Segment Start: SELECTED TEXT

Objective: To evaluate the association of neighborhood socioeconomic status (SES) with time to intravenous immunoglobulin treatment, length of stay (LOS), and coronary artery aneurysms (CAAs) in patients with Kawasaki disease.
Study design: We examined the relationship of SES in 915 patients treated at a large academic center between 2000 and 2017. Neighborhood SES was measured using a US census-based score derived from 6 measures related to income, education, and occupation. Linear and logistic regression were used to examine the association of SES with number of days of fever at time of treatment, LOS, and CAA.
Results: Patients in the lowest SES quartile were treated later than patients with greater SES (7 [IQR 5, 9] vs 6 [IQR 5, 8] days, P = .01). Patients in the lowest SES quartile were more likely to be treated after 10 days of illness, with an OR 1.9 (95% CI 1.3-2.8). In multivariable analysis, SES remained an independent predictor of the number of days of fever at time of treatment (P = .01). Patients in the lowest SES quartile had longer LOS than patients with greater SES (3 [IQR 2, 5] vs 3 [IQR 2, 4], P = .007). In subgroup analysis of white children, those in the lowest SES quartile vs quartiles 2-4 were more likely to develop large/giant CAA 17 (12%) vs 30 (6%), P = .03.
Conclusions: Lower SES is associated with delayed treatment, prolonged LOS, and increased risk of large/giant CAA. Novel approaches to diagnosis and education are needed for children living in low-SES neighborhoods.
Keywords: coronary artery aneurysm; delayed diagnosis; delayed treatment; hospital length of stay.

Segment End: SELECTED TEXT
Segment Start: DATASET ENTRIES

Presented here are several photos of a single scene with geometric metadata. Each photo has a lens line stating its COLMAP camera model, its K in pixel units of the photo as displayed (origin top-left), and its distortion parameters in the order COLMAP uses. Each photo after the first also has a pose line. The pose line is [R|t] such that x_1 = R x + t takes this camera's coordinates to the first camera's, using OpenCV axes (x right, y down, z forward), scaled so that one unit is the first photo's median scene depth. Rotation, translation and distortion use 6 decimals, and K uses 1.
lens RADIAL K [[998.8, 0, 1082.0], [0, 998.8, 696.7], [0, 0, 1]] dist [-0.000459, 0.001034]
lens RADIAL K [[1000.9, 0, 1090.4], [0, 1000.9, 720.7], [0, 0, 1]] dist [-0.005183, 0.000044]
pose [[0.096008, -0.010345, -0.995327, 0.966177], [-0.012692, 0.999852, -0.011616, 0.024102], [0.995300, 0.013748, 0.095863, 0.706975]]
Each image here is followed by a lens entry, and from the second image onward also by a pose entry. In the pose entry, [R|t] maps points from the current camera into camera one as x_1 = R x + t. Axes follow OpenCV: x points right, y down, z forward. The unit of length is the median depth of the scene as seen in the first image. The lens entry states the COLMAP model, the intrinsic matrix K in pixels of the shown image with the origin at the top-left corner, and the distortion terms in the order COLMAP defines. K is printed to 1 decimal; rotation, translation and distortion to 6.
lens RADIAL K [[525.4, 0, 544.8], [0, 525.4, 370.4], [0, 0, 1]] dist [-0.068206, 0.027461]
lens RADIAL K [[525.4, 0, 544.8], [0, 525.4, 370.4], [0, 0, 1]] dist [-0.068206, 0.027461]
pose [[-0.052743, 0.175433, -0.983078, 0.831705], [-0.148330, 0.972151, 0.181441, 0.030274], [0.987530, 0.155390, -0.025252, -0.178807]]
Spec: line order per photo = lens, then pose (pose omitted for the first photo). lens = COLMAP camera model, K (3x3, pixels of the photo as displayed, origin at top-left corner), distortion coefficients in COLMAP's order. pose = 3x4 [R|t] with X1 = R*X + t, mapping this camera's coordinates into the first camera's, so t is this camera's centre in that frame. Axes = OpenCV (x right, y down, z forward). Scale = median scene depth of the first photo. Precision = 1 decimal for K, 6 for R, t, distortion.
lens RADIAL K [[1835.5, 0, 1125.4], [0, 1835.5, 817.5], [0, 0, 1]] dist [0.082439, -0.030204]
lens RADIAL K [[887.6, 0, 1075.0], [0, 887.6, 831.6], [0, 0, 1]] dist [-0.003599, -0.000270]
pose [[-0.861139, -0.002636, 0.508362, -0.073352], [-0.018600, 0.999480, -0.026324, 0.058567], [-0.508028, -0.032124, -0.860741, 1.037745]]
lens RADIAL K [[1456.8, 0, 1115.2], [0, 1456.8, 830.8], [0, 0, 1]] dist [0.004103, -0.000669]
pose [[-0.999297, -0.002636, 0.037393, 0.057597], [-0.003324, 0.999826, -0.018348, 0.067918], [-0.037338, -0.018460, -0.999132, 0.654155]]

Segment End: DATASET ENTRIES

▶ **ACTIVITIES**
1) In the Kawasaki disease abstract, what odds ratio is reported for lowest-quartile patients being treated after 10 days of illness?
2) Summarize the Kawasaki disease abstract in two sentences.

▶ **RESULTS OF THE EXERCISE**
1) An OR of 1.9 (95% CI 1.3-2.8).

2) A study of 915 patients with Kawasaki disease treated at a large academic center between 2000 and 2017 examined how neighborhood socioeconomic status relates to time to intravenous immunoglobulin treatment, length of stay, and coronary artery aneurysms. Lower socioeconomic status was associated with delayed treatment, prolonged length of stay, and increased risk of large/giant aneurysms, so the authors call for novel approaches to diagnosis and education for children living in low-SES neighborhoods.